Courtesy is required, no matter what method of contact
I often get asked if etiquette ever changes. Yes, it does over time; two examples come to mind.
I’ve been teaching business etiquette seminars for 10 years. One of the most popular topics is e-mail communication. Participants always want to know the etiquette of salutations: What’s OK and what isn’t?
In those early seminars a decade ago, we focused on the importance of starting e-mails just like a letter, with “Dear” followed by the person’s name. Over the last few years, that advice has morphed. “Dear” may still be used when writing to a complete stranger the first time, but more and more I see the less formal and friendlier “Hi” or Hello.”
As we are more comfortable using the technology and recognize it as a less formal medium than a written-on-paper letter, it makes sense that the style of address has adapted as well.
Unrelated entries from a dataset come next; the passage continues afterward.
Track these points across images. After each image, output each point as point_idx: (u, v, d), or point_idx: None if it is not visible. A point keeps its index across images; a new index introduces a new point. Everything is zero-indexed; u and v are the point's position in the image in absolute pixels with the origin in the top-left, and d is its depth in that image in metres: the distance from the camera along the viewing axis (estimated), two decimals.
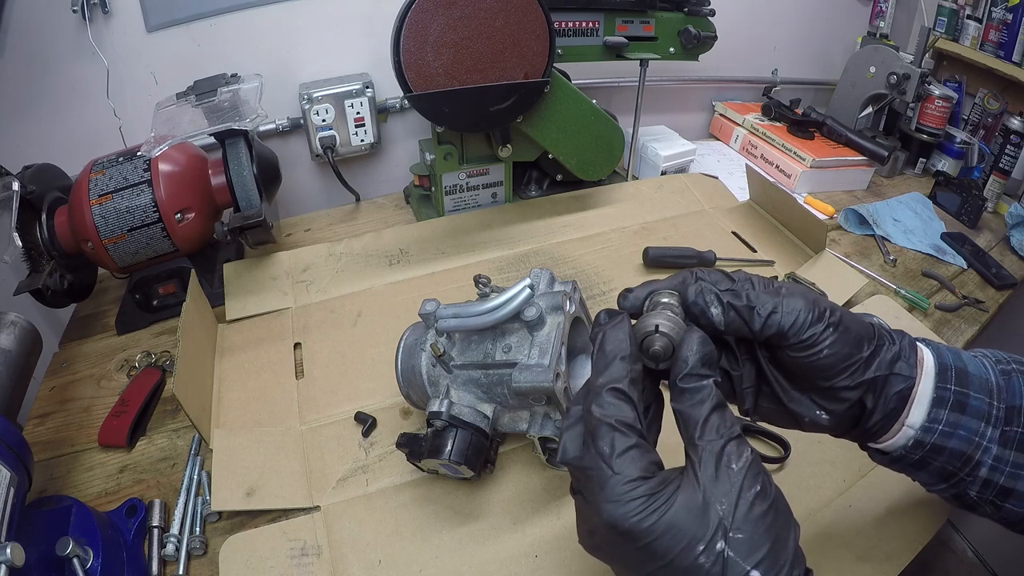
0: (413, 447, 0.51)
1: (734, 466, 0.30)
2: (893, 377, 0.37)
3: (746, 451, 0.30)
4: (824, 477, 0.56)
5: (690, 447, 0.31)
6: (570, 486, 0.35)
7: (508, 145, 0.84)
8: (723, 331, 0.36)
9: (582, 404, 0.34)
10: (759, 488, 0.29)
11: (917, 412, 0.38)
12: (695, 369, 0.32)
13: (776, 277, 0.80)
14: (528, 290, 0.48)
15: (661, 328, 0.34)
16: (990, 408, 0.38)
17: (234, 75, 0.80)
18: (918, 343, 0.39)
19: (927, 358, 0.39)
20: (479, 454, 0.49)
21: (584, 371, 0.56)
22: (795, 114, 1.19)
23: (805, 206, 0.94)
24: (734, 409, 0.35)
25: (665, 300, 0.36)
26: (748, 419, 0.58)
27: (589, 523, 0.33)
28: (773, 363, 0.39)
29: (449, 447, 0.47)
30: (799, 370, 0.37)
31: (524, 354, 0.47)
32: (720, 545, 0.28)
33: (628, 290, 0.38)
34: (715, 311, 0.35)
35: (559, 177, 0.97)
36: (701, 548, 0.28)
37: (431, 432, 0.49)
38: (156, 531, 0.51)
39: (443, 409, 0.48)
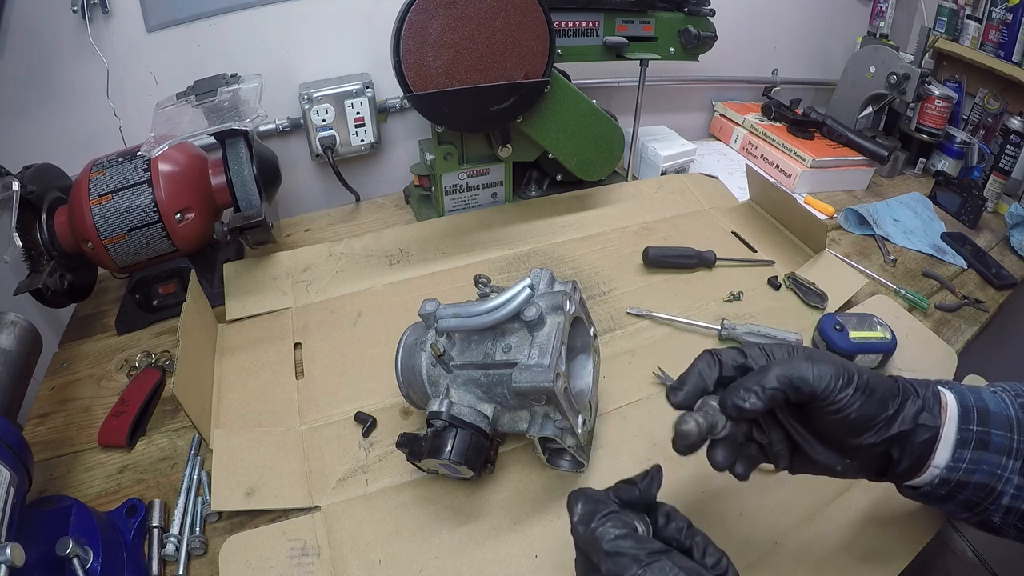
0: (413, 447, 0.51)
1: None
2: (919, 428, 0.39)
3: None
4: (824, 477, 0.56)
5: None
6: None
7: (508, 145, 0.84)
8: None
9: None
10: None
11: (943, 453, 0.40)
12: (579, 529, 0.35)
13: (776, 277, 0.80)
14: (528, 290, 0.48)
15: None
16: (1011, 442, 0.40)
17: (234, 75, 0.80)
18: (940, 389, 0.42)
19: (950, 403, 0.41)
20: (479, 454, 0.49)
21: (584, 371, 0.56)
22: (795, 114, 1.19)
23: (805, 206, 0.94)
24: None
25: (712, 403, 0.40)
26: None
27: None
28: (801, 423, 0.41)
29: (449, 447, 0.48)
30: (828, 428, 0.40)
31: (524, 354, 0.47)
32: None
33: (677, 388, 0.41)
34: (754, 402, 0.38)
35: (559, 177, 0.97)
36: None
37: (431, 432, 0.49)
38: (156, 531, 0.51)
39: (443, 409, 0.48)
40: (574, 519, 0.36)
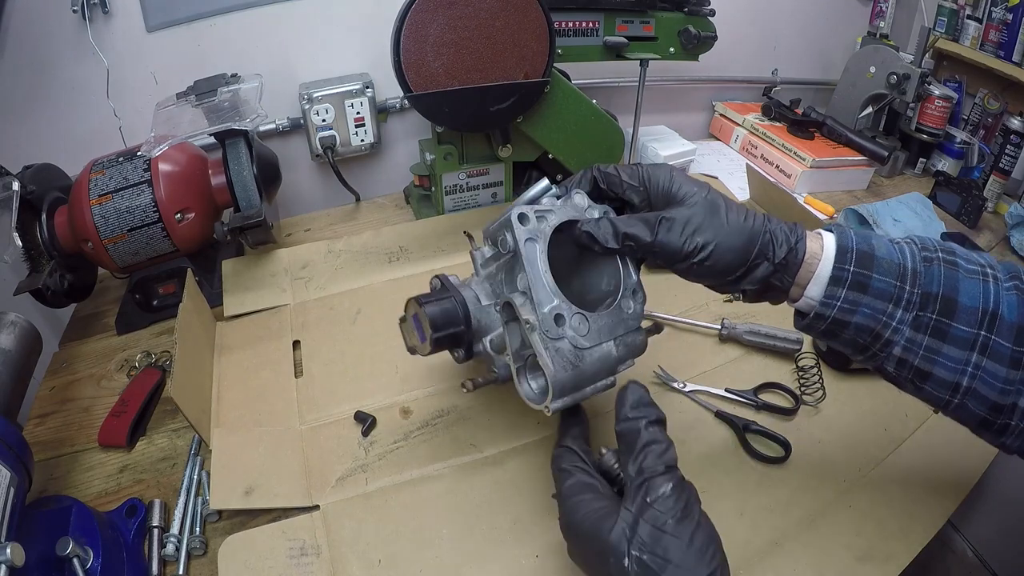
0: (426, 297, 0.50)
1: (648, 498, 0.35)
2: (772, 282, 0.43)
3: (664, 487, 0.36)
4: (824, 477, 0.56)
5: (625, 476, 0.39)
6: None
7: (508, 145, 0.84)
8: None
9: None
10: (672, 519, 0.35)
11: (815, 288, 0.41)
12: (628, 413, 0.40)
13: None
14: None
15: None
16: (899, 291, 0.39)
17: (234, 75, 0.80)
18: (824, 231, 0.43)
19: (828, 243, 0.42)
20: (449, 326, 0.48)
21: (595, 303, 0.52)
22: (795, 114, 1.19)
23: (805, 206, 0.94)
24: None
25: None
26: (749, 420, 0.58)
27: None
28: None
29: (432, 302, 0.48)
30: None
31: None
32: (626, 562, 0.34)
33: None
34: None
35: (559, 177, 0.97)
36: (612, 561, 0.34)
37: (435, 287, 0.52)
38: (156, 531, 0.51)
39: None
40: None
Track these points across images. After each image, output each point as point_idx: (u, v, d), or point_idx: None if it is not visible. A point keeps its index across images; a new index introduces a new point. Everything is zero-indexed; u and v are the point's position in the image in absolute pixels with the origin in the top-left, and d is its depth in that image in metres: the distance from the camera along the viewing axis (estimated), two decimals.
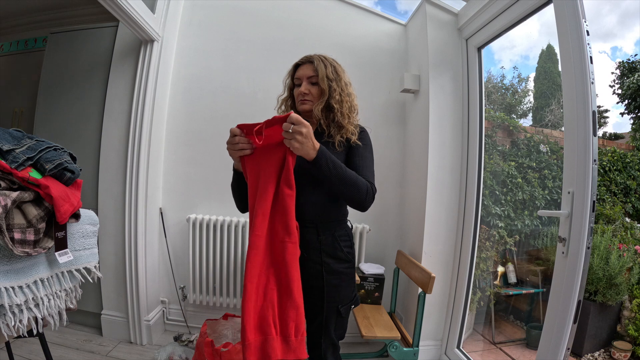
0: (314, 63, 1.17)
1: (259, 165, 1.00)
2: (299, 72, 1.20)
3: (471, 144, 1.89)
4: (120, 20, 1.72)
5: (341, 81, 1.18)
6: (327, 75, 1.16)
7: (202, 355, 1.51)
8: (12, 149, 0.95)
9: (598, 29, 13.75)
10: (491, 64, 6.39)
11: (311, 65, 1.18)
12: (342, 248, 1.13)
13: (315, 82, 1.17)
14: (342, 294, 1.13)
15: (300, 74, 1.19)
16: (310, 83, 1.18)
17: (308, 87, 1.17)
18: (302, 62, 1.20)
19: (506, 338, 2.50)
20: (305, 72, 1.18)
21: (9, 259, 0.89)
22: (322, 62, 1.17)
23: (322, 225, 1.11)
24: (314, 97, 1.17)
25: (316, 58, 1.18)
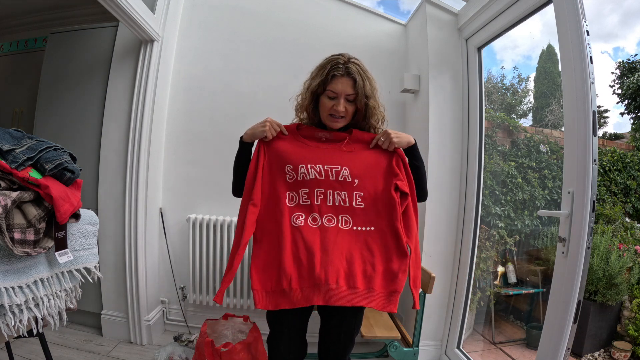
0: (356, 81, 1.08)
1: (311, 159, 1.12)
2: (336, 85, 1.09)
3: (471, 144, 1.89)
4: (120, 20, 1.72)
5: (376, 94, 1.15)
6: (366, 93, 1.11)
7: (202, 355, 1.51)
8: (12, 149, 0.95)
9: (600, 29, 13.74)
10: (493, 64, 6.39)
11: (351, 82, 1.09)
12: None
13: (351, 100, 1.11)
14: None
15: (339, 90, 1.09)
16: (348, 101, 1.11)
17: (346, 105, 1.11)
18: (340, 74, 1.09)
19: (506, 338, 2.50)
20: (345, 89, 1.09)
21: (9, 259, 0.90)
22: (361, 79, 1.09)
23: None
24: (348, 116, 1.14)
25: (356, 73, 1.08)
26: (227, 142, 1.52)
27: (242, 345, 1.54)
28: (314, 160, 1.11)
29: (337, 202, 1.09)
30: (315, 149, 1.14)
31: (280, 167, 1.11)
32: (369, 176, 1.11)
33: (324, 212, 1.08)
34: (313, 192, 1.08)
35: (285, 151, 1.13)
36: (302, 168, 1.09)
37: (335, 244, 1.04)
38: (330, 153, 1.13)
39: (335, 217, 1.08)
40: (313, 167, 1.09)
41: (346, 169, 1.10)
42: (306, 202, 1.08)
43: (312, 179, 1.09)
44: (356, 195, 1.09)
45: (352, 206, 1.09)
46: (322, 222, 1.07)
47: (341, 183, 1.09)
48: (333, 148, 1.14)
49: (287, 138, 1.16)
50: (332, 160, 1.11)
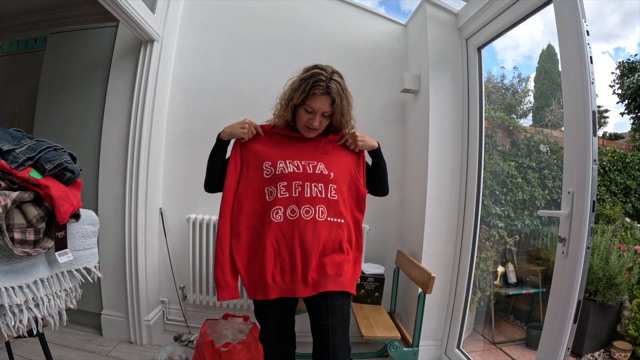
0: (335, 101, 1.15)
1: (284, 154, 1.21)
2: (314, 102, 1.14)
3: (471, 144, 1.89)
4: (120, 20, 1.72)
5: (350, 109, 1.22)
6: (342, 111, 1.18)
7: (202, 355, 1.51)
8: (12, 149, 0.95)
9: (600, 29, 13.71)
10: (494, 64, 6.37)
11: (329, 101, 1.15)
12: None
13: (327, 116, 1.19)
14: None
15: (317, 107, 1.15)
16: (323, 116, 1.18)
17: (321, 120, 1.18)
18: (321, 92, 1.13)
19: (506, 338, 2.50)
20: (322, 107, 1.15)
21: (9, 259, 0.90)
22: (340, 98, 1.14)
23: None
24: (322, 128, 1.22)
25: (336, 93, 1.13)
26: None
27: (242, 345, 1.54)
28: (291, 156, 1.19)
29: (314, 193, 1.16)
30: (292, 145, 1.23)
31: (257, 166, 1.19)
32: (341, 173, 1.22)
33: (302, 203, 1.14)
34: (291, 185, 1.15)
35: (263, 150, 1.21)
36: (280, 163, 1.17)
37: (312, 239, 1.13)
38: (307, 150, 1.22)
39: (312, 207, 1.15)
40: (291, 163, 1.17)
41: (322, 164, 1.19)
42: (284, 194, 1.15)
43: (290, 172, 1.16)
44: (331, 187, 1.18)
45: (327, 197, 1.17)
46: (300, 214, 1.14)
47: (318, 176, 1.17)
48: (309, 146, 1.23)
49: (264, 138, 1.24)
50: (309, 157, 1.20)
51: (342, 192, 1.21)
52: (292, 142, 1.23)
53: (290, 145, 1.22)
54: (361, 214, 1.26)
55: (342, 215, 1.19)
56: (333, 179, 1.19)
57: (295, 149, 1.22)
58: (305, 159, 1.19)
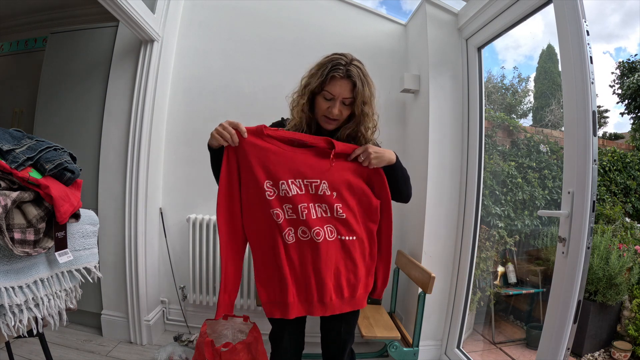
0: (355, 85, 1.05)
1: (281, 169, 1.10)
2: (334, 87, 1.05)
3: (471, 144, 1.89)
4: (120, 20, 1.72)
5: (373, 101, 1.11)
6: (364, 99, 1.07)
7: (202, 355, 1.51)
8: (12, 149, 0.95)
9: (602, 30, 13.69)
10: (495, 64, 6.37)
11: (350, 85, 1.05)
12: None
13: (347, 104, 1.08)
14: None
15: (336, 92, 1.06)
16: (343, 104, 1.08)
17: (341, 108, 1.08)
18: (340, 76, 1.04)
19: (506, 338, 2.50)
20: (342, 92, 1.05)
21: (9, 259, 0.90)
22: (361, 83, 1.05)
23: None
24: (342, 119, 1.12)
25: (357, 76, 1.04)
26: None
27: (242, 345, 1.53)
28: (293, 173, 1.08)
29: (319, 214, 1.10)
30: (293, 157, 1.09)
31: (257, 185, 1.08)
32: (348, 188, 1.12)
33: (311, 225, 1.09)
34: (297, 208, 1.08)
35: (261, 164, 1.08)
36: (283, 185, 1.07)
37: (325, 261, 1.10)
38: (308, 163, 1.10)
39: (322, 228, 1.10)
40: (294, 183, 1.08)
41: (325, 183, 1.10)
42: (292, 216, 1.09)
43: (294, 195, 1.08)
44: (336, 207, 1.11)
45: (335, 216, 1.11)
46: (311, 236, 1.09)
47: (321, 197, 1.10)
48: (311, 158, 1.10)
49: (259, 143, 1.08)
50: (311, 173, 1.09)
51: (351, 208, 1.13)
52: (293, 154, 1.09)
53: (290, 158, 1.09)
54: (374, 224, 1.17)
55: (354, 231, 1.13)
56: (337, 198, 1.11)
57: (296, 162, 1.09)
58: (308, 177, 1.09)
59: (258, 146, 1.08)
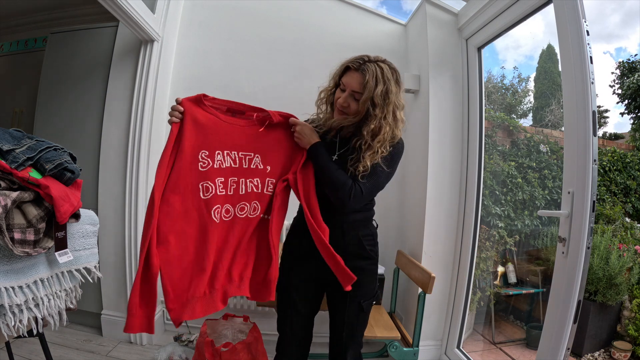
0: (365, 77, 1.02)
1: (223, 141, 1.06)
2: (346, 77, 1.06)
3: (471, 144, 1.89)
4: (120, 20, 1.72)
5: (389, 106, 1.04)
6: (374, 98, 1.02)
7: (202, 355, 1.51)
8: (12, 149, 0.95)
9: (602, 30, 13.68)
10: (495, 64, 6.37)
11: (360, 78, 1.03)
12: (366, 247, 1.17)
13: (356, 98, 1.05)
14: (364, 289, 1.16)
15: (347, 82, 1.05)
16: (353, 97, 1.06)
17: (348, 100, 1.06)
18: (354, 67, 1.05)
19: (506, 338, 2.50)
20: (352, 83, 1.04)
21: (9, 259, 0.89)
22: (374, 79, 1.01)
23: (347, 226, 1.14)
24: (351, 112, 1.08)
25: (371, 72, 1.01)
26: None
27: (242, 345, 1.53)
28: (229, 144, 1.06)
29: (249, 189, 1.09)
30: (229, 127, 1.07)
31: (193, 153, 1.02)
32: (281, 162, 1.12)
33: (237, 200, 1.07)
34: (228, 181, 1.06)
35: (198, 133, 1.04)
36: (218, 155, 1.05)
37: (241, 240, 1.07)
38: (245, 135, 1.09)
39: (248, 204, 1.08)
40: (229, 155, 1.06)
41: (258, 157, 1.10)
42: (222, 192, 1.05)
43: (227, 167, 1.06)
44: (268, 181, 1.10)
45: (263, 192, 1.10)
46: (234, 213, 1.07)
47: (254, 171, 1.09)
48: (248, 128, 1.09)
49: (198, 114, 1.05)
50: (246, 146, 1.08)
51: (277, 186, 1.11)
52: (229, 125, 1.08)
53: (227, 130, 1.07)
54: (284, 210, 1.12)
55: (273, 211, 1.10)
56: (270, 172, 1.10)
57: (232, 134, 1.07)
58: (243, 149, 1.08)
59: (197, 117, 1.05)
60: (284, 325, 1.22)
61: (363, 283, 1.14)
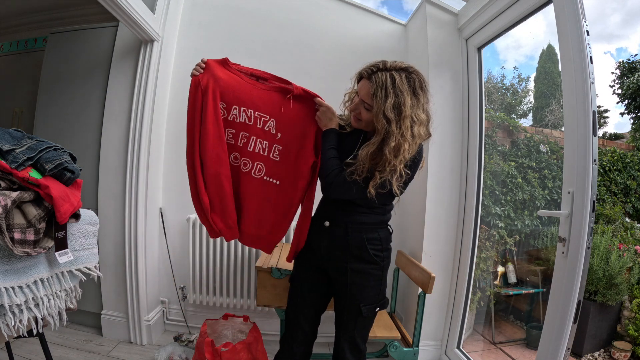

Another area where we see a major change is telephone etiquette — specifically, message taking and voice mail. I’ve noticed that the number of phone messages I take for someone has dropped to almost nil. The advent of voice mail and smartphones have diminished the need for a third party to take and deliver a message.
Voice mail itself may be past its prime. But the basics of what constitutes a successful voice mail still exist: state your name, number, and a brief (one sentence) reason for your call. Repeating your number a second time is even better.
I became acutely aware of the decline of voice mail as I left voice mails for my daughters. They never listened to them. Their phones would indicate I had called, so they would simply call me back. “Didn’t you listen to my voice mail?” I’d ask. Invariably the response was, “No, I saw you called, so I’m calling you back.”
Previously etiquette would have called for listening and responding to voice mails you received. As a baby boomer, my inclination is to contact someone by calling them on the phone and leave a voice mail. But I’m learning that often the quickest way to get a response is to curb my natural inclination and text instead.
Etiquette does change. From handwritten messages to voice mail to texting, it can change rapidly. But this is constant: No matter how you communicate, do it considerately and respectfully.